Le risque totalitaire apparaît. Les mouvements écologistes les plus radicaux deviennent violents et il n’est pas exclu qu’ils passent au terrorisme à l’avenir. Mais il y a plus. La coercition étatique en vue de la transition écologiste est désormais niée par certains, selon le principe marxiste de la dictature du prolétariat. La dictature de la classe élue par l’Histoire n’est pas considérée comme une dictature véritable par les marxistes. Elle représente une phase transitoire permettant de faire émerger la société future à laquelle il est impossible de s’opposer puisqu’elle résulte du déterminisme historique.

Il en va de même avec l’idéologie écologiste. Ne discutons pas ici de la scientificité des rapports du GIEC, qui reposent incontestablement sur de multiples observations scientifiques. Mais l’idéologie se réclame insidieusement de la science pour contraindre, laissant entendre à un large public que l’avenir est déterminé scientifiquement. Le projet normatif écologiste est présenté comme scientifique, ce qui fait sa force dans l’opinion, alors qu’il est purement politique.

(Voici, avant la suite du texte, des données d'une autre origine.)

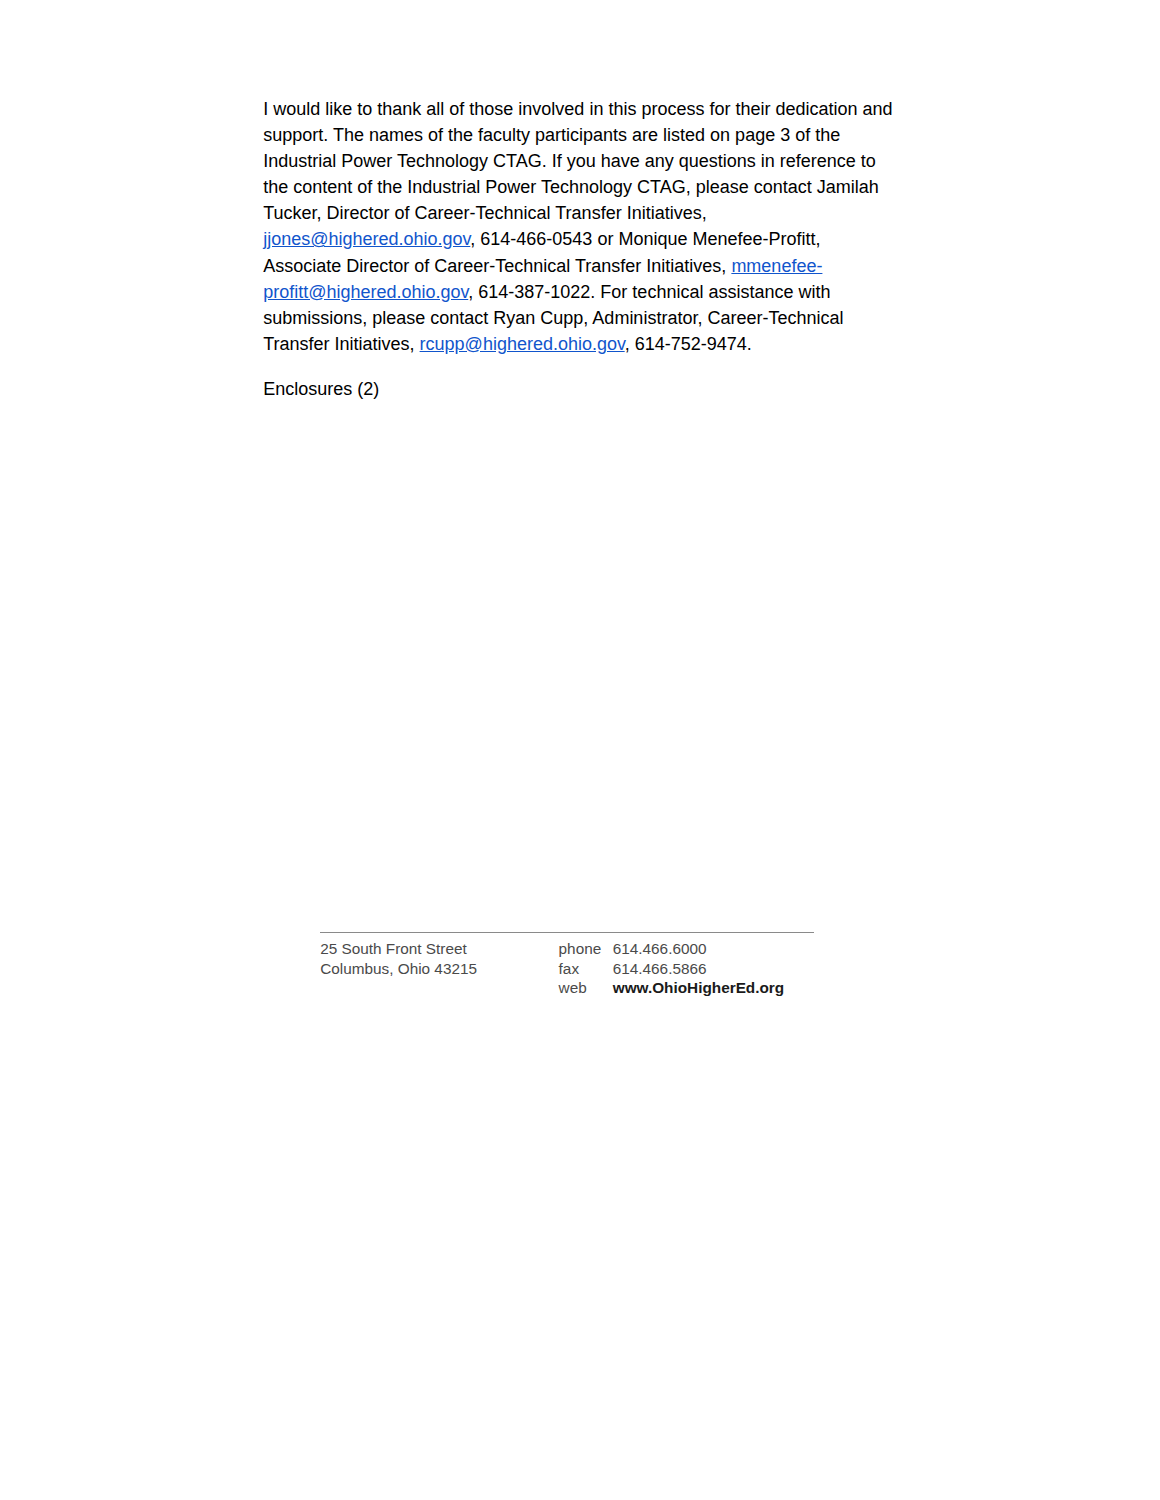I would like to thank all of those involved in this process for their dedication and support. The names of the faculty participants are listed on page 3 of the Industrial Power Technology CTAG. If you have any questions in reference to the content of the Industrial Power Technology CTAG, please contact Jamilah Tucker, Director of Career-Technical Transfer Initiatives, jjones@highered.ohio.gov, 614-466-0543 or Monique Menefee-Profitt, Associate Director of Career-Technical Transfer Initiatives, mmenefee-profitt@highered.ohio.gov, 614-387-1022. For technical assistance with submissions, please contact Ryan Cupp, Administrator, Career-Technical Transfer Initiatives, rcupp@highered.ohio.gov, 614-752-9474.
Enclosures (2)
| 25 South Front Street | phone | 614.466.6000 |
| Columbus, Ohio 43215 | fax | 614.466.5866 |
| | web | www.OhioHigherEd.org |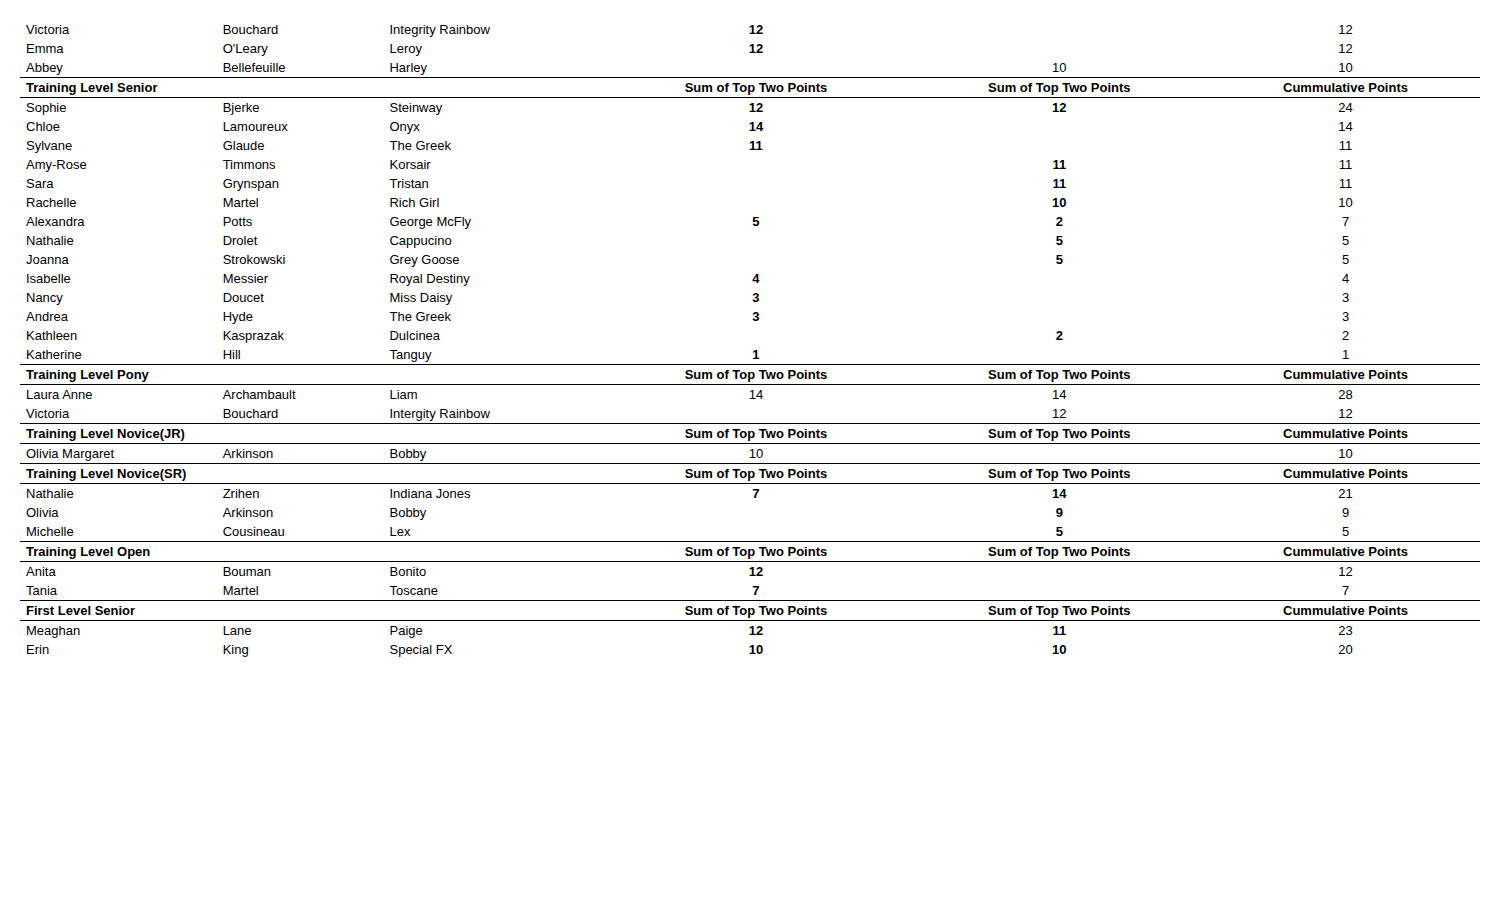| Victoria | Bouchard | Integrity Rainbow | 12 | | 12 |
| Emma | O'Leary | Leroy | 12 | | 12 |
| Abbey | Bellefeuille | Harley | | 10 | 10 |
| Training Level Senior | Sum of Top Two Points | Sum of Top Two Points | Cummulative Points |
| Sophie | Bjerke | Steinway | 12 | 12 | 24 |
| Chloe | Lamoureux | Onyx | 14 | | 14 |
| Sylvane | Glaude | The Greek | 11 | | 11 |
| Amy-Rose | Timmons | Korsair | | 11 | 11 |
| Sara | Grynspan | Tristan | | 11 | 11 |
| Rachelle | Martel | Rich Girl | | 10 | 10 |
| Alexandra | Potts | George McFly | 5 | 2 | 7 |
| Nathalie | Drolet | Cappucino | | 5 | 5 |
| Joanna | Strokowski | Grey Goose | | 5 | 5 |
| Isabelle | Messier | Royal Destiny | 4 | | 4 |
| Nancy | Doucet | Miss Daisy | 3 | | 3 |
| Andrea | Hyde | The Greek | 3 | | 3 |
| Kathleen | Kasprazak | Dulcinea | | 2 | 2 |
| Katherine | Hill | Tanguy | 1 | | 1 |
| Training Level Pony | Sum of Top Two Points | Sum of Top Two Points | Cummulative Points |
| Laura Anne | Archambault | Liam | 14 | 14 | 28 |
| Victoria | Bouchard | Intergity Rainbow | | 12 | 12 |
| Training Level Novice(JR) | Sum of Top Two Points | Sum of Top Two Points | Cummulative Points |
| Olivia Margaret | Arkinson | Bobby | 10 | | 10 |
| Training Level Novice(SR) | Sum of Top Two Points | Sum of Top Two Points | Cummulative Points |
| Nathalie | Zrihen | Indiana Jones | 7 | 14 | 21 |
| Olivia | Arkinson | Bobby | | 9 | 9 |
| Michelle | Cousineau | Lex | | 5 | 5 |
| Training Level Open | Sum of Top Two Points | Sum of Top Two Points | Cummulative Points |
| Anita | Bouman | Bonito | 12 | | 12 |
| Tania | Martel | Toscane | 7 | | 7 |
| First Level Senior | Sum of Top Two Points | Sum of Top Two Points | Cummulative Points |
| Meaghan | Lane | Paige | 12 | 11 | 23 |
| Erin | King | Special FX | 10 | 10 | 20 |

L’idéologie écologiste obéit ainsi à la même logique déterministe que le marxisme. Fondée sur une vérité considérée comme scientifique par ses affidés (rapports du GIEC en particulier), cette idéologie ne peut admettre d’opposants (qualifiés climatosceptiques). Tous ceux qui n’adhèrent pas n’ont rien compris. L’histoire future de l’humanité étant définie scientifiquement par l’idéologie écologiste, la contrainte étatique n’est plus une contrainte mais une nécessité vitale. S’y opposer ne peut être que délictueux. Le droit doit donc s’ajuster au plus vite à l’idéologie. Le risque totalitaire resurgit.

 

La transition autoritaire contre les peuples du monde entier

Cette rigidité idéologique se heurte désormais aux réalités. L’ambition d’électrification complète du parc automobile et des modes de chauffage ne pourra voir le jour dans les délais imposés par les instances étatiques. La transformation complète de la production industrielle en vue de réduire drastiquement la consommation de matières premières et d’énergies fossiles est hors de portée à échéance prévisible.

Il est en effet impossible de transformer rapidement et radicalement un système de production-consommation qui a sorti une grande partie de l’humanité de la précarité. Il faudra beaucoup de temps, d’intelligence et d’inventivité pour y parvenir. Sinon, le retour à la précarité ancestrale entraînera des bouleversements politiques tels que l’idée même de transition écologique n’existera plus. La croissance peut être forte si elle est immatérielle et donc peu consommatrice de matières premières et d’énergie, mais cette évolution nécessite une libération créative et non une normativité coercitive.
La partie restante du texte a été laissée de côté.